The existing ConocoPhillips plant near Kenai is small by today’s global standards, capable of processing 240 million cubic feet of gas a day. Its exports diminished in recent years as nearby gas fields played out, leaving the terminal’s future in question.
A new LNG site may have a capacity of about 3 billion cubic feet a day, said Kurt Gibson, director of the Alaska Gas Pipeline Project Office. That would generate about $20 billion in annual sales, based on prices Japan paid for LNG as of July.
Exxon, BP and ConocoPhillips have said their assessment will include potential pipeline capacities and routes, as well as LNG terminal sites.
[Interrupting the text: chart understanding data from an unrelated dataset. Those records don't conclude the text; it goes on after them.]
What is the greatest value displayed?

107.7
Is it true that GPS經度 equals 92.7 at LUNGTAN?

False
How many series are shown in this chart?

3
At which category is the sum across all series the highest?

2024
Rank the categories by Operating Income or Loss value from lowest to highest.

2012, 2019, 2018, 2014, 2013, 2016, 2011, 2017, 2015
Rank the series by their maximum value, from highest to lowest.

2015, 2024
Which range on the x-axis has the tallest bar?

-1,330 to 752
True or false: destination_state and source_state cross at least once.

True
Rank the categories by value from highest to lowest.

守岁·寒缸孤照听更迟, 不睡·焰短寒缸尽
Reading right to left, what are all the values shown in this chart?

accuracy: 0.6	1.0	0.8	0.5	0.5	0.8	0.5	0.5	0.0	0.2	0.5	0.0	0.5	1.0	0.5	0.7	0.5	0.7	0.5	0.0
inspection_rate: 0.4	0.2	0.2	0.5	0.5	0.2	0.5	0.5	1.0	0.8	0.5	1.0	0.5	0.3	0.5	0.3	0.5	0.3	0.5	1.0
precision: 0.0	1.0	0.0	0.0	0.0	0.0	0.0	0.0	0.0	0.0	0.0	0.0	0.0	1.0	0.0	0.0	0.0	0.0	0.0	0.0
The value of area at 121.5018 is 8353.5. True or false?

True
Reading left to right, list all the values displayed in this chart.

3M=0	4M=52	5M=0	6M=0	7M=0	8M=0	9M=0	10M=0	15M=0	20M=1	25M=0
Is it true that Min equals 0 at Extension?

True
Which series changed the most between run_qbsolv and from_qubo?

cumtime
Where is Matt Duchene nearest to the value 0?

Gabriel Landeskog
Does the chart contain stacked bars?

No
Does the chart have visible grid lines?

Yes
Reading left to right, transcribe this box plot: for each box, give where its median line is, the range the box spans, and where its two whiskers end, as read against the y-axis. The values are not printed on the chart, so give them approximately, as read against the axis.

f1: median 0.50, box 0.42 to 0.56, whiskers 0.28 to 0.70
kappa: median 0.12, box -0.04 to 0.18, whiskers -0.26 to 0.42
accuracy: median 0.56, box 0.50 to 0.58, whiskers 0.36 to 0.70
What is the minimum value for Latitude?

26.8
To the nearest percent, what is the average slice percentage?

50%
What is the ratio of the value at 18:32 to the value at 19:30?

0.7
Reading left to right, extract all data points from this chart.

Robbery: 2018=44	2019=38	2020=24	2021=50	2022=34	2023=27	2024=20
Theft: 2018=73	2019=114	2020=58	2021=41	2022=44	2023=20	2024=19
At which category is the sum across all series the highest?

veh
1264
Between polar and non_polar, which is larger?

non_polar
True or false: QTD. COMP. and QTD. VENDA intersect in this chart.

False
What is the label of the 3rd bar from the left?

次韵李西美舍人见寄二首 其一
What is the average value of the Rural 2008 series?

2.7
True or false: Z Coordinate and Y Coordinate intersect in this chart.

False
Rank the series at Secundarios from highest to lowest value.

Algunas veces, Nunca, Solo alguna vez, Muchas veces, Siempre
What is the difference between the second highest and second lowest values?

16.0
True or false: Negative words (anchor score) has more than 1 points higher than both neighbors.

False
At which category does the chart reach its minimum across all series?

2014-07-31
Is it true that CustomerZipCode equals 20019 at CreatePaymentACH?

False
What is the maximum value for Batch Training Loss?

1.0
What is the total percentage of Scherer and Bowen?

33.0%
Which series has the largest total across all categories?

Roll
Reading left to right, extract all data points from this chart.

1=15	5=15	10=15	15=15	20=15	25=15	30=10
Proposals may look at expanding the Kenai facility or building a new terminal farther east at Valdez, which already has a port used by large oil tankers.
‘Early Days’
It remains “early days” for a project, Tony Palmer, a vice president for TransCanada, which is working with the producers on an export plan, said in a telephone interview.
“Advancing a project of this scale and complexity is extremely risky for the sponsors,” Palmer said. “It’s a lengthy process. It’s a costly process.”
TransCanada continues to evaluate the LNG project with producers, Palmer said. Exxon, ConocoPhillips and BP also said they are continuing the examination.
Reviewing global trends in LNG will be part of the assessment of a possible gas project, the companies told Parnell. The soonest a new export project would begin is probably post-2020, Asish Mohanty, a senior analyst of global LNG at Wood Mackenzie in Houston, said in an interview.
Persily, the federal coordinator for Alaska gas- transportation projects, has been watching the state’s efforts to export gas since 1976 and has seen those plans repeatedly frustrated.
“By the time Alaska gas could get there 10 years from now, would there still be that attractive market, or are we always coming up short, as we have for 40 years?”